Tried this recipe?Let me know how it was!

Vegan Lentil Recipes

  • Vegan Turkish Lentil Balls Recipe (Mercimek Köfte)
  • High-Protein Vegan Ragu Recipe
  • Zucchini Lasagna (42g Protein)
  • Easy Red Lentil Wraps

Reader Interactions

Comments

    Leave a Comment

  1. Faiza

    Warm Lentil & Potato Salad Recipe (13)
    Gorgeous recipe!! Just prepped it for lunch tomorrow. Beautiful colours and delightful taste. Love the ease of pantry ingredients. Thank you!!

    Reply

    • Nisha Melvani

      Warm Lentil & Potato Salad Recipe (14)
      So glad you enjoyed it.
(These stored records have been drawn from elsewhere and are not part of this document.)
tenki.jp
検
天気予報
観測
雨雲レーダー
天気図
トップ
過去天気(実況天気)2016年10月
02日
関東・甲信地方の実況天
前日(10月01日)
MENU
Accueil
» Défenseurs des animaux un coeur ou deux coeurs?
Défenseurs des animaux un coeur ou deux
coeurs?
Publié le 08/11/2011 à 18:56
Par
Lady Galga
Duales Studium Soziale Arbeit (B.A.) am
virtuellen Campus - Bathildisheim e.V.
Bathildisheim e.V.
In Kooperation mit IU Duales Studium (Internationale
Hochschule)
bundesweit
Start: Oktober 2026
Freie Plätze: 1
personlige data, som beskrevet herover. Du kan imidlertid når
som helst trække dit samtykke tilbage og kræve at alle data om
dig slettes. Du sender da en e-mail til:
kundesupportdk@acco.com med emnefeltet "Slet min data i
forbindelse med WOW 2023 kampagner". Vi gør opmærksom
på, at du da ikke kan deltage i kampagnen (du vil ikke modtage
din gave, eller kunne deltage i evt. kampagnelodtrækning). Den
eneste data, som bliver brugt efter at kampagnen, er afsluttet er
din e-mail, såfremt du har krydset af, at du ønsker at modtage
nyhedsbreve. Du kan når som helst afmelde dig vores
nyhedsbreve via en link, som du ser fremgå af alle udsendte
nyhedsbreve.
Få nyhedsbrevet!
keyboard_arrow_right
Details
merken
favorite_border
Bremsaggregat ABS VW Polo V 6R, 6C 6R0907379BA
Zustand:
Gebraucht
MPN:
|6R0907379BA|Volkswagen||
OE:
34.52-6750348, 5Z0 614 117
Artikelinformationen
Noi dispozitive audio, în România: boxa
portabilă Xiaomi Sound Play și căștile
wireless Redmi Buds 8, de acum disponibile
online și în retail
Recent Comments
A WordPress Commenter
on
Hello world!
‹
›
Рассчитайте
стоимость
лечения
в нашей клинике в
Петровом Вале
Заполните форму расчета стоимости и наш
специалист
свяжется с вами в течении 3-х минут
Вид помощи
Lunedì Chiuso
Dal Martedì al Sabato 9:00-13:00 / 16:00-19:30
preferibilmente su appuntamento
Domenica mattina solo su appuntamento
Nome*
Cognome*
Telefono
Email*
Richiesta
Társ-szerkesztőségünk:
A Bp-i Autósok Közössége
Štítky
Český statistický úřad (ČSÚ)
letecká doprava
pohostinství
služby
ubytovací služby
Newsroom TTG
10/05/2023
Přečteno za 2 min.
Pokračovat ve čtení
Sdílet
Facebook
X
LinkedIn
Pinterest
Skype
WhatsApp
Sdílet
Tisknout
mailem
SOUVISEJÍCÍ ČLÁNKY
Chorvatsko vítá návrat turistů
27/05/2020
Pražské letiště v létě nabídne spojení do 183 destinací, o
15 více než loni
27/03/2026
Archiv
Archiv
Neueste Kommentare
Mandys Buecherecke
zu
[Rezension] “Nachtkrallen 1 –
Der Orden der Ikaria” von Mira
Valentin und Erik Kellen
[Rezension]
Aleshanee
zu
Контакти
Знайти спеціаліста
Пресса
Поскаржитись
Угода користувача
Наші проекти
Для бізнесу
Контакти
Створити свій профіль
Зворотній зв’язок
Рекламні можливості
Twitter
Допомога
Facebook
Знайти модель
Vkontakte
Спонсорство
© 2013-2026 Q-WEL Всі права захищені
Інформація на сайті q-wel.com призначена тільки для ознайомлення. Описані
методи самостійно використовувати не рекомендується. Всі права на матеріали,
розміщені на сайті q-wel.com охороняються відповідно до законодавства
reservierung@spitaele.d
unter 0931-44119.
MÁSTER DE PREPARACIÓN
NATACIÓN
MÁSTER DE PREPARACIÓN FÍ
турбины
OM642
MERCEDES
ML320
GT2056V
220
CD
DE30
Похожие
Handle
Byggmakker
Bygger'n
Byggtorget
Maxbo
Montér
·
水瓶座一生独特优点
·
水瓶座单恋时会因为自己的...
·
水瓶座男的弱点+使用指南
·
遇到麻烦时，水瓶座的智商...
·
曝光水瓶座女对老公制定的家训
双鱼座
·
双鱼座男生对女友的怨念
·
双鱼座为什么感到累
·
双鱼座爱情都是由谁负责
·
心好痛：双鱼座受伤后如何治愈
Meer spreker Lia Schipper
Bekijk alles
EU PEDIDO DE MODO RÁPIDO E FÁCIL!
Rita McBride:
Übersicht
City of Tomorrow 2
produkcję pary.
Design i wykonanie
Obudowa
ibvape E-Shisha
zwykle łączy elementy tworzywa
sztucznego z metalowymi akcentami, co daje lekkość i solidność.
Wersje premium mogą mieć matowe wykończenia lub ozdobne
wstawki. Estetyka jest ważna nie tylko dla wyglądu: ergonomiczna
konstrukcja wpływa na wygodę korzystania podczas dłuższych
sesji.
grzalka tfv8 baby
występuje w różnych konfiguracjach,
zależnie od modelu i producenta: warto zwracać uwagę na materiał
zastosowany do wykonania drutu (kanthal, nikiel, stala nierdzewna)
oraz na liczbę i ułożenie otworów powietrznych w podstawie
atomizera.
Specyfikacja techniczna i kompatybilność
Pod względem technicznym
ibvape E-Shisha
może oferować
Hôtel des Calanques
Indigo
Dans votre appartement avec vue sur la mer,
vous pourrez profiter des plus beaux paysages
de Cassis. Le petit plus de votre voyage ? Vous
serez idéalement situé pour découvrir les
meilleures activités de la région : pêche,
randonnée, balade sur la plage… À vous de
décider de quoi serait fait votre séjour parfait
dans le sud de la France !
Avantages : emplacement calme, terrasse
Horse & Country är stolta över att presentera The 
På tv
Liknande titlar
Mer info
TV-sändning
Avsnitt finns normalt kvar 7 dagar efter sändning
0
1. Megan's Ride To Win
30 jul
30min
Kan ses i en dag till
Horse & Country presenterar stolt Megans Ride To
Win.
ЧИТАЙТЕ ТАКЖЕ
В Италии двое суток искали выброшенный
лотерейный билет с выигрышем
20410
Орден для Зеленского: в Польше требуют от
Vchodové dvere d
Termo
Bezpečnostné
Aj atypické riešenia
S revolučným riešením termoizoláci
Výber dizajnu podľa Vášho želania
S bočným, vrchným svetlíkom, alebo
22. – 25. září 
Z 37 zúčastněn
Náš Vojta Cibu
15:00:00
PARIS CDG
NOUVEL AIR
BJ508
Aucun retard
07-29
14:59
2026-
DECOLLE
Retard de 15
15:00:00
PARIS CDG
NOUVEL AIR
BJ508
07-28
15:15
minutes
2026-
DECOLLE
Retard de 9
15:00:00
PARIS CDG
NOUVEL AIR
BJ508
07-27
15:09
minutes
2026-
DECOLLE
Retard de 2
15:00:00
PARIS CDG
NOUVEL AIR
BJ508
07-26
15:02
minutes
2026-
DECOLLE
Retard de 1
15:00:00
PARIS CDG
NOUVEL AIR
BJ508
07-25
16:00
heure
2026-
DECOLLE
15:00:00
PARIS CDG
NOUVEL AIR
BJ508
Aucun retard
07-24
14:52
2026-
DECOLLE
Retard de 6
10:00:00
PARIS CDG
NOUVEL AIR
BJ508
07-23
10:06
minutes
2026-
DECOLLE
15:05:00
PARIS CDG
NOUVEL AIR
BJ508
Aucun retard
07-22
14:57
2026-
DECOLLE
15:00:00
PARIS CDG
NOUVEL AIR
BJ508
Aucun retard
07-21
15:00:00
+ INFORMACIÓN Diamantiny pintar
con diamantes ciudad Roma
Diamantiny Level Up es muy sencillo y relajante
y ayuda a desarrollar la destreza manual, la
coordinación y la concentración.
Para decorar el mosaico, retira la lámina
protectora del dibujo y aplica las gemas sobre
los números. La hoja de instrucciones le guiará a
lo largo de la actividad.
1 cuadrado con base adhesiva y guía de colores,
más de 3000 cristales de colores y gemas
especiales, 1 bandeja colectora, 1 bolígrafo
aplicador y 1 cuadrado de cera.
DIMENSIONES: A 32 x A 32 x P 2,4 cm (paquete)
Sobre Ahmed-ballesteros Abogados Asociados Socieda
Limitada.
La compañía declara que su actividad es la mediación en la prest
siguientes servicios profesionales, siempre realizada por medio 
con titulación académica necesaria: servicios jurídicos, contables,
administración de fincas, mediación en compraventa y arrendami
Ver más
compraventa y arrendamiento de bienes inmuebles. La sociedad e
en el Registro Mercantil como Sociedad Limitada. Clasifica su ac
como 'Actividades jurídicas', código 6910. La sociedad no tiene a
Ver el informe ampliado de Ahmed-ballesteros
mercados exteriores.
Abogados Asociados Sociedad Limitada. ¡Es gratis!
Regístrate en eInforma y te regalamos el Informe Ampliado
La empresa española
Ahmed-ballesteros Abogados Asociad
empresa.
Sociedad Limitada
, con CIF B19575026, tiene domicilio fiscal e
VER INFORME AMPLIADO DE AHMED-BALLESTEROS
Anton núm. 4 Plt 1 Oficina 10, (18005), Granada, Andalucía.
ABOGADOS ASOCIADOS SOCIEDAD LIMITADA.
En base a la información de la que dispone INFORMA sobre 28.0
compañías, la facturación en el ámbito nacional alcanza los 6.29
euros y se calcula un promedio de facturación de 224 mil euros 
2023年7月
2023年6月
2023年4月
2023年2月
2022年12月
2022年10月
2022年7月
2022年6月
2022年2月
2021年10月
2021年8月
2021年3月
Thanks for leaving a comment.

      Reply

  2. Primla Goddard

    Warm Lentil & Potato Salad Recipe (15)
    Roasted lentils, potatoes and tomatoes all in one dish! What a combination!
    Love it, love it!

    Reply

    • Nisha Melvani

      Warm Lentil & Potato Salad Recipe (16)
      Plus, it's nutrient loaded! Enjoy!

      Reply

  3. Amina Sirry

    Warm Lentil & Potato Salad Recipe (17)
    Easy, fresh and delicious. The hearty lentil and potato combo make it a complete meal. Perfect for summer evenings!

    Reply

    • Nisha Melvani

      Warm Lentil & Potato Salad Recipe (18)
      Potatoes are very satisfying with the lentils! Enjoy. Thank you!

      Reply

Warm Lentil & Potato Salad Recipe (2024)
Top Articles
Latest Posts
Article information

Author: Corie Satterfield

Last Updated:

Views: 5623

Rating: 4.1 / 5 (62 voted)

Reviews: 85% of readers found this page helpful

Author information

Name: Corie Satterfield

Birthday: 1992-08-19

Address: 850 Benjamin Bridge, Dickinsonchester, CO 68572-0542

Phone: +26813599986666

Job: Sales Manager

Hobby: Table tennis, Soapmaking, Flower arranging, amateur radio, Rock climbing, scrapbook, Horseback riding

Introduction: My name is Corie Satterfield, I am a fancy, perfect, spotless, quaint, fantastic, funny, lucky person who loves writing and wants to share my knowledge and understanding with you.